Keras 2 fit_generator UserWarning: `steps_per_epoch` is not the same as the Keras 1 argument `samples_per_epoch`

Jan Slominski picture Jan Slominski · Sep 20, 2017 · Viewed 7.5k times · Source

I'm using Keras 2.0.8 with Python 3 kernel in Jupyter Notebook. My backend is TensorFlow 1.3 and I'm developing on Mac.
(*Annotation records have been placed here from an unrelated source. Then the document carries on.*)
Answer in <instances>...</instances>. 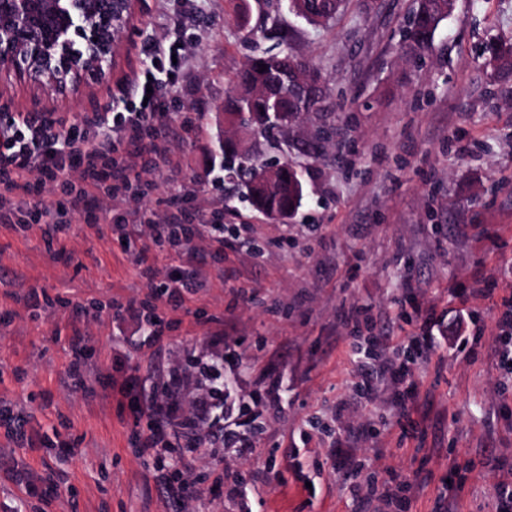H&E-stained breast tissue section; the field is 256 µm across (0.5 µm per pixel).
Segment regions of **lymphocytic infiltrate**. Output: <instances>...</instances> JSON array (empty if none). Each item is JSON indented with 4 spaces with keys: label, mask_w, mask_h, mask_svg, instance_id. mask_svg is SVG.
Wrapping results in <instances>:
<instances>
[{
    "label": "lymphocytic infiltrate",
    "mask_w": 512,
    "mask_h": 512,
    "mask_svg": "<svg viewBox=\"0 0 512 512\" xmlns=\"http://www.w3.org/2000/svg\"><path fill=\"white\" fill-rule=\"evenodd\" d=\"M142 53L148 65L136 73L131 88H119L93 116L72 121L45 112L0 113V224L14 223L16 215L4 203L18 198L44 236H57L78 214L80 203L112 199L121 190L141 192L144 173L174 166L164 144L153 143L147 151L142 144L169 115L163 88L191 82L193 68L186 48L169 36L144 40ZM50 186L60 188L61 196L49 206L43 192ZM170 205L160 221H145L136 210L110 216L113 233L133 246L134 263L147 281L145 295L115 303L114 315L134 320L133 350L165 356L154 371L158 385L152 395H144L139 374L126 370L113 378L112 391L128 403L135 421L146 424L137 452L151 459L152 480L165 498L184 512H195L203 494L201 464L216 459L223 465L218 481L225 486V499L238 512H253L264 499L255 481L235 475L233 465L257 456L254 421L280 415L288 405V387L283 376L272 375L259 389L243 392L236 381L240 360L225 353L223 330L190 351L170 346L172 323L158 315V306L182 309L206 281L192 265L175 266L164 275L154 272L145 265L147 251L190 253L202 244L220 259L225 249L240 245L243 230L239 224L204 219L199 210L183 206L179 194H172ZM401 318L411 332L392 355L369 358L358 337H350L348 353L357 365L359 393H369L382 376L397 389L411 384L418 360L447 345L433 316L405 312Z\"/></svg>",
    "instance_id": "1"
}]
</instances>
Whenever I'm using fit_generator() I'm getting following warning:

/Users/username/anaconda/envs/tensorflow/lib/python3.6/site-packages/ipykernel/main.py:5: UserWarning: The semantics of the Keras 2 argument steps_per_epoch is not the same as the Keras 1 argument samples_per_epoch. steps_per_epoch is the number of batches to draw from the generator at each epoch. Basically steps_per_epoch = samples_per_epoch/batch_size. Similarly nb_val_samples->validation_steps and val_samples->steps arguments have changed. Update your method calls accordingly. /Users/username/anaconda/envs/tensorflow/lib/python3.6/site-packages/ipykernel/main.py:5: UserWarning: Update your fit_generator call to the Keras 2 API: fit_generator(<keras.pre..., steps_per_epoch=60000, validation_data=<keras.pre..., epochs=1, validation_steps=10000)
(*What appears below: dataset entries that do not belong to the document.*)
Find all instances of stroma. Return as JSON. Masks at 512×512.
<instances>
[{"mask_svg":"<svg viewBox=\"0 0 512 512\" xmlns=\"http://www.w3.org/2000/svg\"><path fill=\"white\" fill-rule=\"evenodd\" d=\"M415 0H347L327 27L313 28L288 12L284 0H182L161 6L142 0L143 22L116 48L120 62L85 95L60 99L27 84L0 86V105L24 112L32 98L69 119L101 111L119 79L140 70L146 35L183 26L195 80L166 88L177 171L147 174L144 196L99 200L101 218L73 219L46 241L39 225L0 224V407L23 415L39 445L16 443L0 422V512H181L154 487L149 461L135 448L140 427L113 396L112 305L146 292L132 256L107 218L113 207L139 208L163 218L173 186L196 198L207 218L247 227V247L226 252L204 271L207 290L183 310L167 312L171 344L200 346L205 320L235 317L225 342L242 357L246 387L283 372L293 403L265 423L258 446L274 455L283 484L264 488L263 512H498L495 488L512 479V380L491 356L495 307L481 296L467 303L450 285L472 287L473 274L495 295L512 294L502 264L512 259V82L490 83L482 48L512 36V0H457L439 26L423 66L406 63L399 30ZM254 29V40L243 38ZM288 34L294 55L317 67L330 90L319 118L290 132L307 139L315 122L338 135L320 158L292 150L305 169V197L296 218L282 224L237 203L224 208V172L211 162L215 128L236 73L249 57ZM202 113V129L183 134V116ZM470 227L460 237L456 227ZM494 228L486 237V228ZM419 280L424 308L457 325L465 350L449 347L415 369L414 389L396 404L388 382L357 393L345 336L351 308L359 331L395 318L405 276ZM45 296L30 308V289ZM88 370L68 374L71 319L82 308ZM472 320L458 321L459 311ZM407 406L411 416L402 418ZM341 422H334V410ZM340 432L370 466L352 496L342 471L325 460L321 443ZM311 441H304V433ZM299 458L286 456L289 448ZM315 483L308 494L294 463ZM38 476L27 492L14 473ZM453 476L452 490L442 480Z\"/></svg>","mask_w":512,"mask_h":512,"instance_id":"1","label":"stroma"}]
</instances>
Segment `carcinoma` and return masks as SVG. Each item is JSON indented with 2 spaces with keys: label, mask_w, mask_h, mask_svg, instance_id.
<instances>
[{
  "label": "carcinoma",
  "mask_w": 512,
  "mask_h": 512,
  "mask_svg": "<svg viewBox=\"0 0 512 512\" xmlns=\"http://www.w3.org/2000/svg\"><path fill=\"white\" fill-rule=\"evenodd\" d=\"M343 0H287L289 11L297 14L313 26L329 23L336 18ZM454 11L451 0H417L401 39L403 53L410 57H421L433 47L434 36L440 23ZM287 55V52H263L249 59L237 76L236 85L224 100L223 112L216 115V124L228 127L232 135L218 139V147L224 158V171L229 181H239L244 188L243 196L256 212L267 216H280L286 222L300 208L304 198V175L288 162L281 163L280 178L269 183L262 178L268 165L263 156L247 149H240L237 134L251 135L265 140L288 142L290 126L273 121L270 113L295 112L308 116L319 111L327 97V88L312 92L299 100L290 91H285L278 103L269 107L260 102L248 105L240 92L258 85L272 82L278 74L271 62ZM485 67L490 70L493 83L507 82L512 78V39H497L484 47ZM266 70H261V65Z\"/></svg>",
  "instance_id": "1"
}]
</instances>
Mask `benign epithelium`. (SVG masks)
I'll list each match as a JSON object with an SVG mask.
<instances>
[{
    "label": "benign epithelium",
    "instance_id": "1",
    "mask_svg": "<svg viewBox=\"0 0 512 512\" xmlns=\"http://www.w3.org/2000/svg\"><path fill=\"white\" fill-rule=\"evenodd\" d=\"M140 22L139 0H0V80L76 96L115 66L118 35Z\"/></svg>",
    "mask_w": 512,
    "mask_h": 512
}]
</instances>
Below is the code for my model (simple MNIST linear classifier but I'm getting this warning for every model I use):

model = Sequential([
    Lambda(normalize_input, input_shape=(1, 28, 28)),
    Flatten(),
    Dense(10, activation='softmax')
])
model.compile(Adam(),
              loss='categorical_crossentropy',
              metrics=['accuracy'])

And this is my fit_generator() call:

model.fit_generator(batches, 
                 steps_per_epoch=steps_per_epoch, 
                 nb_epoch=1, 
                 validation_data=test_batches, 
                 nb_val_samples=test_batches.n)
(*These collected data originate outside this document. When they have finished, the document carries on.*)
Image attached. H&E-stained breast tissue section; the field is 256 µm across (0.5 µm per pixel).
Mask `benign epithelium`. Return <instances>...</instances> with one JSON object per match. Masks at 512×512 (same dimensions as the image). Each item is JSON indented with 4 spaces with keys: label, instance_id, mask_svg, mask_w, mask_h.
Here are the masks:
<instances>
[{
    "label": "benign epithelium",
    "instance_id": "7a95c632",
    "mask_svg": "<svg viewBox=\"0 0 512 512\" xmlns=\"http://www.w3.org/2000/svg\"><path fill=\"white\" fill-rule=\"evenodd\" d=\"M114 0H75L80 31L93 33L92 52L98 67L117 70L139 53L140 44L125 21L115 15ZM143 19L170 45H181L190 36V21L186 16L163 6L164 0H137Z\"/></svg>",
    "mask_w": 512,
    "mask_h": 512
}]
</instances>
I understand what this warning is telling me. This is not a problem in my case. How can I get rid of it?

Answer

Yu-Yang picture Yu-Yang · Sep 20, 2017

This warning occurs if there's any Keras 1.0 keyword in your function call. Update your function call by replacing nb_epoch with epochs, and nb_val_samples with validation_steps.